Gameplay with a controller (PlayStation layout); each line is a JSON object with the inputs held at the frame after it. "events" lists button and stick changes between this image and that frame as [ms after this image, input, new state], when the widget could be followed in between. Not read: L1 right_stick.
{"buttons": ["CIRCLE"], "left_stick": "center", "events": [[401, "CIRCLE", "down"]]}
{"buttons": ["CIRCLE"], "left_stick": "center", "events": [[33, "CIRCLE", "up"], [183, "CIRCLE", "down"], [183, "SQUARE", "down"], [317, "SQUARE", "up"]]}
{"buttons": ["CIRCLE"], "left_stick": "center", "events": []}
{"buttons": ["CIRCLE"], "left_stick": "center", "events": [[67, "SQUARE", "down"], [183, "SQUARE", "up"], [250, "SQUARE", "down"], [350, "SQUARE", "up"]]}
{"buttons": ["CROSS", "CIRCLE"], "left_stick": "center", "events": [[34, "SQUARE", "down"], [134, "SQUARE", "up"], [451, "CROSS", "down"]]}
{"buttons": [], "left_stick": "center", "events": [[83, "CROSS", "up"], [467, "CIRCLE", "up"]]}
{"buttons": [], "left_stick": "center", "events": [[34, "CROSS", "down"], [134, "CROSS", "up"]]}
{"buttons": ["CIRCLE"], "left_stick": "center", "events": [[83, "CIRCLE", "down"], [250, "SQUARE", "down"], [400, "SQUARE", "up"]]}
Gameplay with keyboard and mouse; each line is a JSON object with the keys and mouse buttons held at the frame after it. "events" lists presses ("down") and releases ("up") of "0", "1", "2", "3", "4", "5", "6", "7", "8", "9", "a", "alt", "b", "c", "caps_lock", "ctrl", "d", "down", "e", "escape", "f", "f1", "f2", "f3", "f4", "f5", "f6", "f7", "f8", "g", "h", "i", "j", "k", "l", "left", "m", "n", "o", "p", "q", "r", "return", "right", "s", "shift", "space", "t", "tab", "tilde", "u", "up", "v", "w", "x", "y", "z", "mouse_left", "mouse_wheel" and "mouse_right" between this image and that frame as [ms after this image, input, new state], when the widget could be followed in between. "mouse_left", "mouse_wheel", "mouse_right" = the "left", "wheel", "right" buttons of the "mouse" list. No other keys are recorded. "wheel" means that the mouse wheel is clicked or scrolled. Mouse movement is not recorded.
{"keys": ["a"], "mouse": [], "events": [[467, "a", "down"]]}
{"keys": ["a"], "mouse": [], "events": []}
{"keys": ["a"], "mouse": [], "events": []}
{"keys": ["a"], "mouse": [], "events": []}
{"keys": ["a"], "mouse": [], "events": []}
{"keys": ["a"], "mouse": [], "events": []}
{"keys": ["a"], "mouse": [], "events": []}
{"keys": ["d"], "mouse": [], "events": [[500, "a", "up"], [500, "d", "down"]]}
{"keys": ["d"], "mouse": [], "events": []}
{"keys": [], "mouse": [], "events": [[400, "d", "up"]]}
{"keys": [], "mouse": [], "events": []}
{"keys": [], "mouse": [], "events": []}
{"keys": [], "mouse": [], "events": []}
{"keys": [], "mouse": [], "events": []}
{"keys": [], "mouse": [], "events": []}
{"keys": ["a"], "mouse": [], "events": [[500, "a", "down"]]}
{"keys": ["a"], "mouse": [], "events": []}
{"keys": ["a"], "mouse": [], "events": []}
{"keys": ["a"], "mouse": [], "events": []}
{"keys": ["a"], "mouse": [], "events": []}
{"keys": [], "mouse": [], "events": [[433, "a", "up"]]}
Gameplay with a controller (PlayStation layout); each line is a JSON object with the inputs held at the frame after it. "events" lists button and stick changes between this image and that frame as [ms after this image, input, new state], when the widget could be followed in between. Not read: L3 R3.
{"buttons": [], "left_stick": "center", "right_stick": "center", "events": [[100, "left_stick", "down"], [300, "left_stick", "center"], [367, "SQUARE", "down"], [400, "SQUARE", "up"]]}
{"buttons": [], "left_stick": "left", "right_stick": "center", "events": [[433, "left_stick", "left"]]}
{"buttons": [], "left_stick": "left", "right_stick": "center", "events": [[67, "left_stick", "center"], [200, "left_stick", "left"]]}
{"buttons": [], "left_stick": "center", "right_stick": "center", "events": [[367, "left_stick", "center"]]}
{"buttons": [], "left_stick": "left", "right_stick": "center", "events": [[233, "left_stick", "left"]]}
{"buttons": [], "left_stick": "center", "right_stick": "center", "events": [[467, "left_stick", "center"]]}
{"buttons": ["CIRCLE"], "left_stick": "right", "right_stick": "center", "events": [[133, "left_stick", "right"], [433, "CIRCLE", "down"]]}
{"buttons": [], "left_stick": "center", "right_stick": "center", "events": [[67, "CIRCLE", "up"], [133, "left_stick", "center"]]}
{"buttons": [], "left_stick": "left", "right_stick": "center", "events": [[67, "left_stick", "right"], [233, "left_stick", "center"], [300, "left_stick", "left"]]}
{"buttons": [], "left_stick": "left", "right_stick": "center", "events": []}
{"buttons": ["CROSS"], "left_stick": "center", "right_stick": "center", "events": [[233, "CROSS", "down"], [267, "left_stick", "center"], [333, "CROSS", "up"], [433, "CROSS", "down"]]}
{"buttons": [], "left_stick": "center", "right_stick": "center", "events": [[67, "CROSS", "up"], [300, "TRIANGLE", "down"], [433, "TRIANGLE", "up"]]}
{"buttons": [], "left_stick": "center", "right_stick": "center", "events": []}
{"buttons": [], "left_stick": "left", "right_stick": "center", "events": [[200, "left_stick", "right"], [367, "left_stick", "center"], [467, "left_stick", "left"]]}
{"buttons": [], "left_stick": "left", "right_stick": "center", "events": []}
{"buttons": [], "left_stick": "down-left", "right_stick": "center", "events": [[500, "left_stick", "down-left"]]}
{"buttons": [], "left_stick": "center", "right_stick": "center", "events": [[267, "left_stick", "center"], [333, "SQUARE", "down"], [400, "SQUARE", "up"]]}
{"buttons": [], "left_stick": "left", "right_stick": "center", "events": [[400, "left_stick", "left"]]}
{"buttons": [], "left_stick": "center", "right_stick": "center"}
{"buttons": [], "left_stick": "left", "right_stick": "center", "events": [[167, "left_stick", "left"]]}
************
Report each line above containing the string "inputs".

Gameplay with a controller (PlayStation layout); each line is a JSON object with the inputs held at the frame after it. "events" lists button and stick changes between this image and that frame as [ms after this image, input, new state], when the widget could be followed in between. Not read: L1 right_stick.
Gameplay with a controller (PlayStation layout); each line is a JSON object with the inputs held at the frame after it. "events" lists button and stick changes between this image and that frame as [ms after this image, input, new state], when the widget could be followed in between. Not read: L3 R3.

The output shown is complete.